WORK TO BE COMPLETED
Once you reach the line containing "Figure 4. Different" in the entries below, write out that line and each one after it down to the line containing "Table 2. Propagation", exactly and with nothing added.

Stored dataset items
-----
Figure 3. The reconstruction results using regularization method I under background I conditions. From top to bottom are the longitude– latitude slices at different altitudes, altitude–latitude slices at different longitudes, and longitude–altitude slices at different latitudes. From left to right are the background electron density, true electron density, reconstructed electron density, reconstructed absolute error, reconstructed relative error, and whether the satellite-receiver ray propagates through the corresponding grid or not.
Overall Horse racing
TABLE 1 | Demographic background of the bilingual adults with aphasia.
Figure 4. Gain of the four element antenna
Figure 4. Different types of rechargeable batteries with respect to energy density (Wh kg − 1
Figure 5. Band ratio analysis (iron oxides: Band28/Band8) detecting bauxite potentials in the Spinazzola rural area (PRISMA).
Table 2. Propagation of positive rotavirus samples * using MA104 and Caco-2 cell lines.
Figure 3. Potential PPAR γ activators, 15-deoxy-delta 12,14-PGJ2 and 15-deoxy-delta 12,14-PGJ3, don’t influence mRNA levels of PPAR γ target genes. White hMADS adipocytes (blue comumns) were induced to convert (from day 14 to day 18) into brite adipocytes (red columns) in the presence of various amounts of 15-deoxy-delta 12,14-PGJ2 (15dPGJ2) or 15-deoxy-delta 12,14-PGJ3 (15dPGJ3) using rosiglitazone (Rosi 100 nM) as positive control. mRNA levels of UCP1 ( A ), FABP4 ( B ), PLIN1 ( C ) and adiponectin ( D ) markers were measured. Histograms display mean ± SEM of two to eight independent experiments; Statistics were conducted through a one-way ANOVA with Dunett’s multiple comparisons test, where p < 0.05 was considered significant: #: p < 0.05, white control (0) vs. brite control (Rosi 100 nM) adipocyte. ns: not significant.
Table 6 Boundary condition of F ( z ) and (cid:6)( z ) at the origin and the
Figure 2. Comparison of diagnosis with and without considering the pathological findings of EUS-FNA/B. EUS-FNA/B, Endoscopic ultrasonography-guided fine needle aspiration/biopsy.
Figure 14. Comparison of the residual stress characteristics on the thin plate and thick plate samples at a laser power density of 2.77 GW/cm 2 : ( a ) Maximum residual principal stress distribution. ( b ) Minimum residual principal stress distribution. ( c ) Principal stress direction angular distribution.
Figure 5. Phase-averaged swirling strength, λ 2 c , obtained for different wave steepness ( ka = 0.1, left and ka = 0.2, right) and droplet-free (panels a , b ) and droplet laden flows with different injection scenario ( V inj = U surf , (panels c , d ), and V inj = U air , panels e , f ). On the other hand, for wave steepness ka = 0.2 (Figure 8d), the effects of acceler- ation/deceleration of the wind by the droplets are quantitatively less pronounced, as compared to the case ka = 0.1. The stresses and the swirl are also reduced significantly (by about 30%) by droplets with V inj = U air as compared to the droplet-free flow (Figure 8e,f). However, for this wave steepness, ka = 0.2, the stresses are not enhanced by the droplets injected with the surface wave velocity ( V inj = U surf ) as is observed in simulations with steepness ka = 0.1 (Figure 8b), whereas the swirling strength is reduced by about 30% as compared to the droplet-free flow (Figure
-----
THE ANSWER
Figure 4. Different types of rechargeable batteries with respect to energy density (Wh kg − 1
Figure 5. Band ratio analysis (iron oxides: Band28/Band8) detecting bauxite potentials in the Spinazzola rural area (PRISMA).
Table 2. Propagation of positive rotavirus samples * using MA104 and Caco-2 cell lines.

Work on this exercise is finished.